Ammonium sulfate and bisulfate can also contaminate or clog the air heater surfaces. The air heater may then need to be shut down and manually cleaned with water jets and steam. A further loss in machine efficiency results. Additionally, ammonium sulfate and bisulfate may form a fine particulate which can act as a smoke cloud increasing stack plume opacity. Moreover, NH.sub.3, promotes the conversion of SO.sub.2 to SO.sub.3. Higher concentrations of SO.sub.3 increase the acid dew point of the flue gas, the temperature at which sulfuric acid droplets form by condensation. As a result, in order to avoid acid condensation in the air heater, exit temperature must be increased. An energy system loss results and overall boiler efficiency is compromised.

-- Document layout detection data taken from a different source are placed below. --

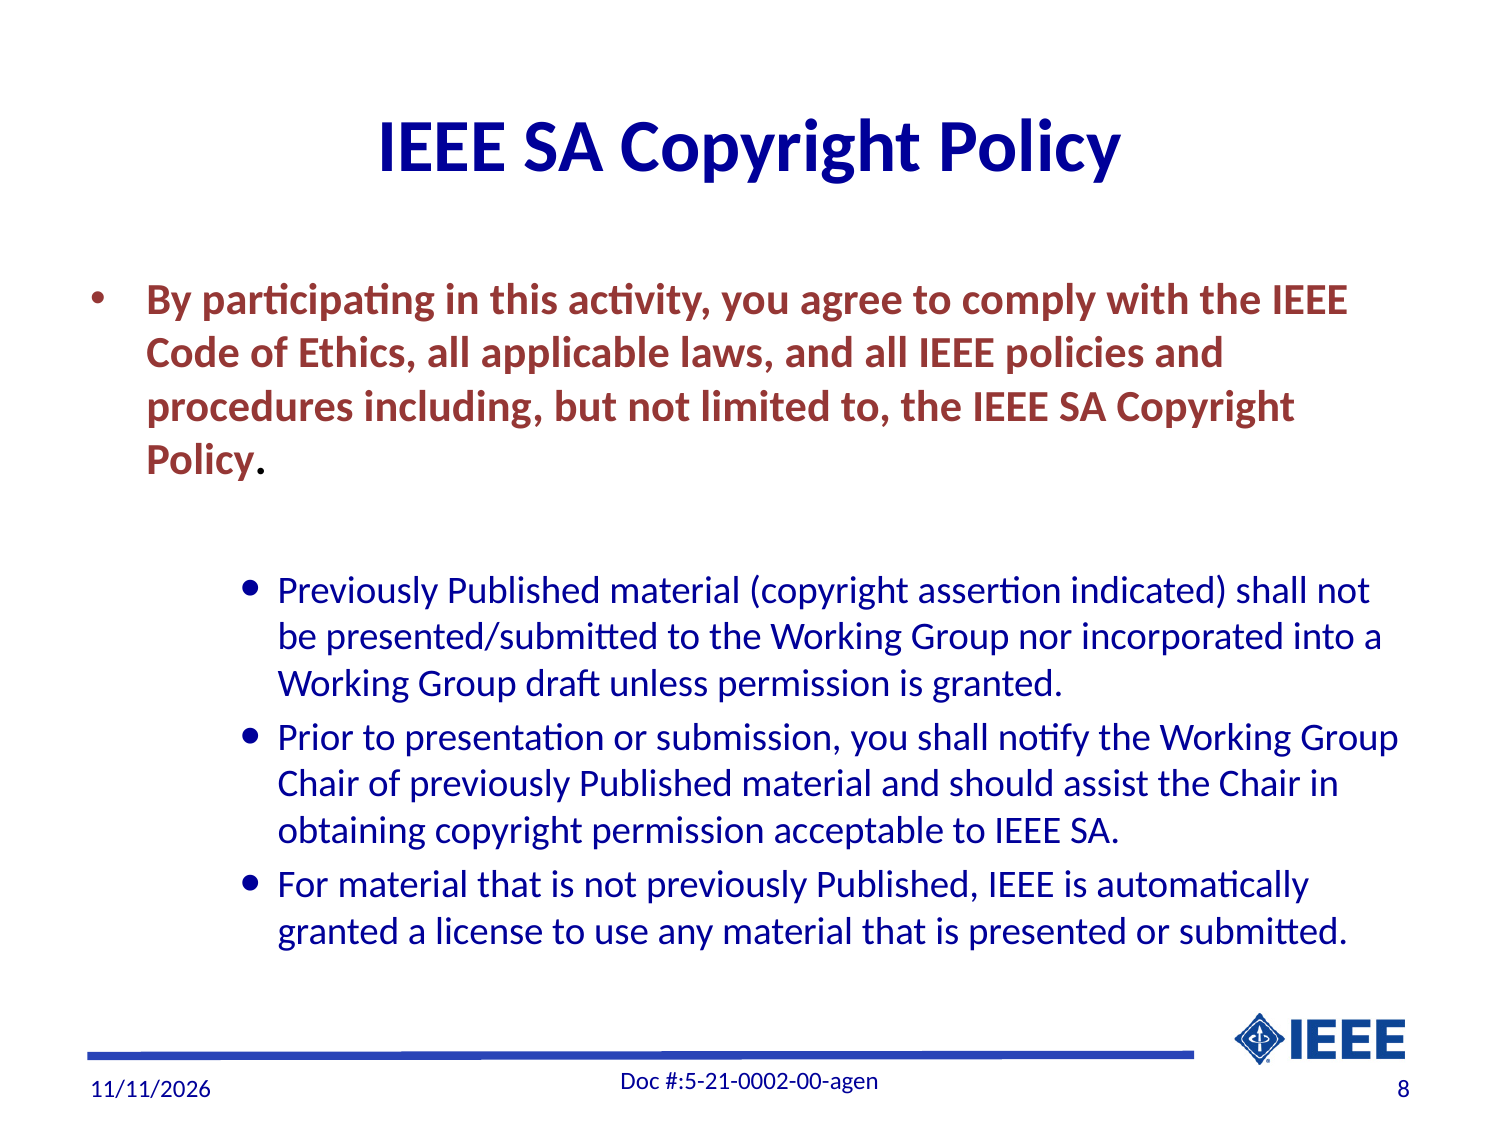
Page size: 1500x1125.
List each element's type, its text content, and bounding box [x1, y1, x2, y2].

text_box 3/30/22 [75, 1057, 425, 1118]
slide_number 8 [1074, 1057, 1425, 1118]
list By participating in this activity, you agree to comply with the IEEE Code of Ethics, all applicable laws, and all IEEE policies and procedures including, but not limited to, the IEEE SA Copyright Policy. Previously Published material (copyright assertion indicated) shall not be presented/submitted to the Working Group nor incorporated into a Working Group draft unless permission is granted. Prior to presentation or submission, you shall notify the Working Group Chair of previously Published material and should assist the Chair in obtaining copyright permission acceptable to IEEE SA. For material that is not previously Published, IEEE is automatically granted a license to use any material that is presented or submitted. [75, 262, 1425, 1005]
text_box Doc #:5-21-0002-00-agen [512, 1057, 988, 1118]
title IEEE SA Copyright Policy [75, 74, 1425, 210]
picture [1231, 1011, 1406, 1057]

The positioning of the catalytic surface prior to the particulate control operation in the conventional arrangement produces still more problems. Coal, typically burnt to produce heat energy, leaves residual composites of the silica fly ash in the flue gas. The silica fly ash contains sulfur oxides (SO.sub.2) and alkaline metals. As shown in FIG. 1, normally this fly ash is removed by the particulate control equipment or an electrostatic precipitator located at a point in the system where the flue gas temperature has decreased to the rang of 300.degree. F. downstream of the catalytic reduction process.

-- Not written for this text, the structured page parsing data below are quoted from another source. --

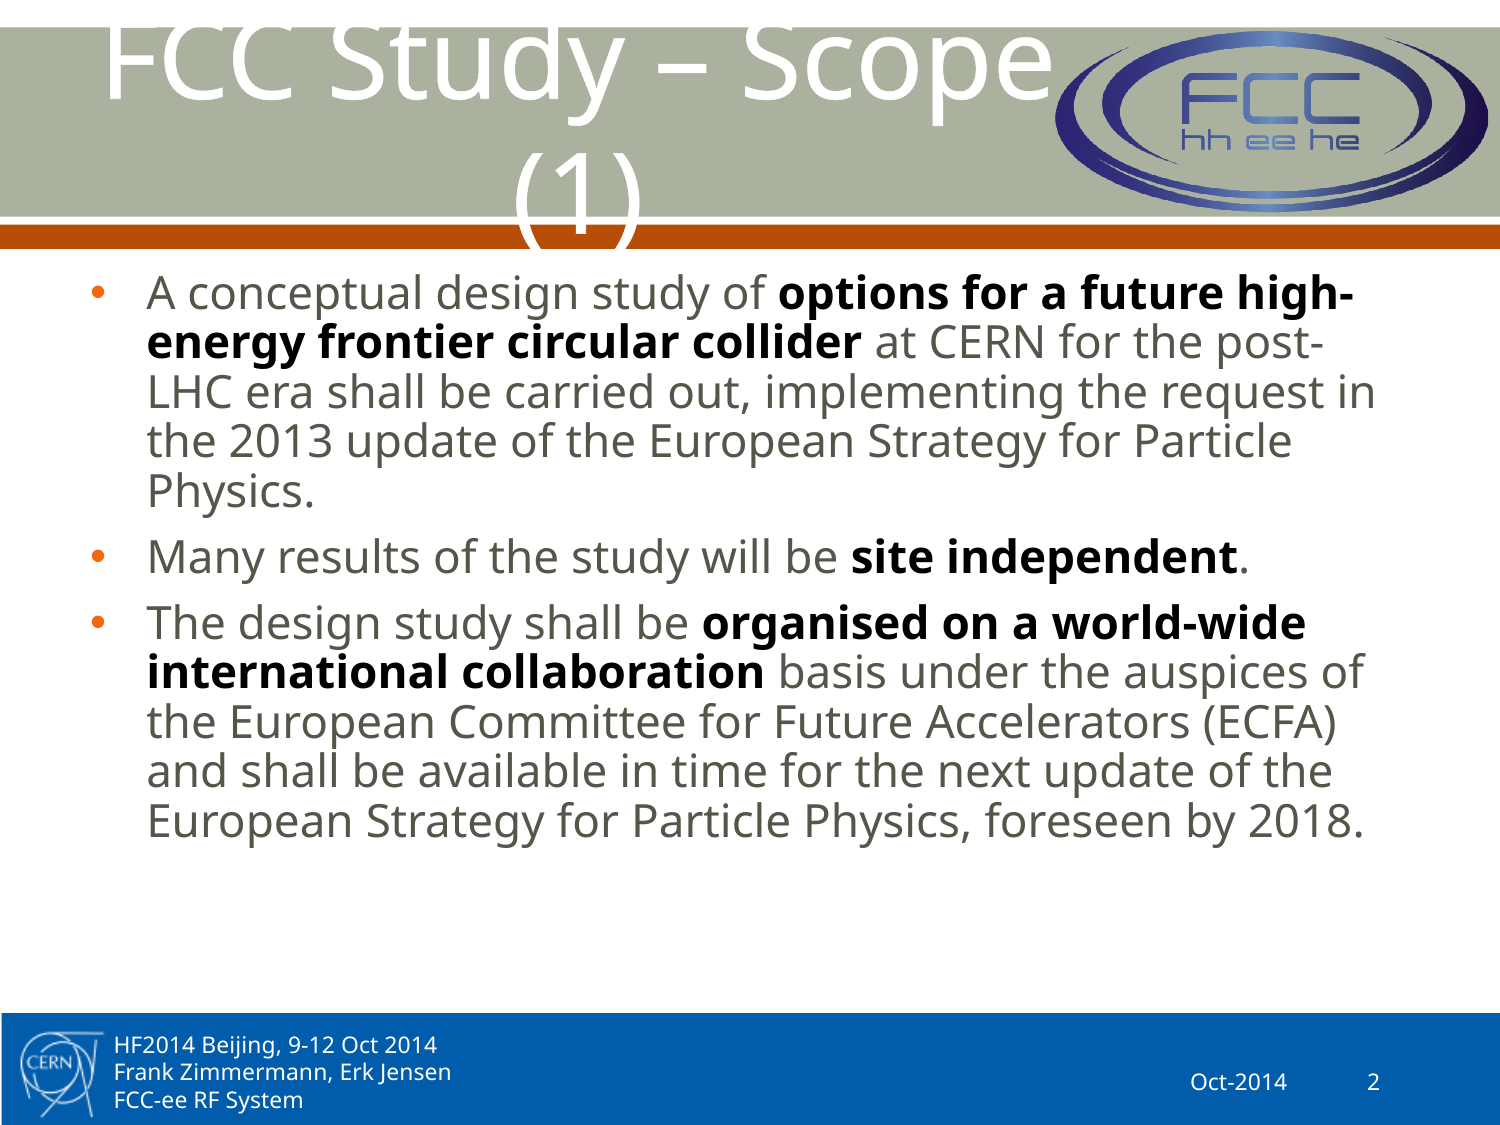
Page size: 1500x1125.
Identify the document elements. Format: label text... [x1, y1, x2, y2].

list A conceptual design study of options for a future high-energy frontier circular collider at CERN for the post-LHC era shall be carried out, implementing the request in the 2013 update of the European Strategy for Particle Physics. Many results of the study will be site independent. The design study shall be organised on a world-wide international collaboration basis under the auspices of the European Committee for Future Accelerators (ECFA) and shall be available in time for the next update of the European Strategy for Particle Physics, foreseen by 2018. [75, 262, 1425, 1024]
title FCC Study – Scope (1) [75, 29, 1081, 213]
slide_number 2 [1352, 1060, 1495, 1121]
picture [1044, 27, 1498, 217]
slide_number Oct-2014 [1175, 1060, 1352, 1121]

The performance of the catalytic reaction prior to the particulate control operation in effect means that fly ash remains in the flue ga during the catalytic reduction reaction. The presence of fly ash during the catalytic reduction reaction causes several difficulties. The catalyst surface can become poisoned by the absorption of sulfur oxides or the condensation of alkaline metals contained in the fly ash. The catalytic surface can be essentially rendered inoperable. Also, the catalyst surface may be fouled and/or eroded by the fly ash.

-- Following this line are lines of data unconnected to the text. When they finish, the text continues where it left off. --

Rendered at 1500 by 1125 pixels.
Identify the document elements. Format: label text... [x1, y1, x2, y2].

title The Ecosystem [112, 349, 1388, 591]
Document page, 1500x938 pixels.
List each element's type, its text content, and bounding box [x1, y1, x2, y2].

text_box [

Of further relevance to the present invention is the conventional desire to reheat particular types of flue gas which have become cooled prior to their entrance into the atmosphere. This process is necessary in conjunction with relatively cool flue gas, having a temperature of less than 175.degree. F. This is because where relatively cool flue gas exits the stack into the plant, water condensation immediately occurs causing unsightly white colored clouds of steam deposits. To avoid these white deposits, as illustrated in FIG. 1, flue gas is typically reheated just prior to its departure from the stack. The reheating procedure raises the flue gas temperature above 175.degree. F. facilitating an upward flue gas velocity or buoyancy. Consequently, better atmospheric dispersion of the flue gas can be accomplished. Nonetheless, a separate reheating operation demands excessive energy consumption and is a costly procedure.
The present invention solves the foregoing problems of the conventional catalytic reduction process and simultaneously provides an efficient means for the reheating of flue gas. The present invention eliminates the difficulties inherent in employing a catalytic reduction operation upstream of both the flue gas desulfurization and particulate control processes, as outlined above, by placing the catalytic reduction operation downstream thereof. In the present invention, the catalytic reduction process is positioned just before the flue gas exit from the stack. As a result, the flue gas temperature upon encountering the catalytic reduction operation is incidentally increased. A dual benefit results whereby the nitrogen oxide is removed and the flue gas is reheated. A separate reheating steps is avoided, energy is saved and an otherwise loss in system energy is made beneficial.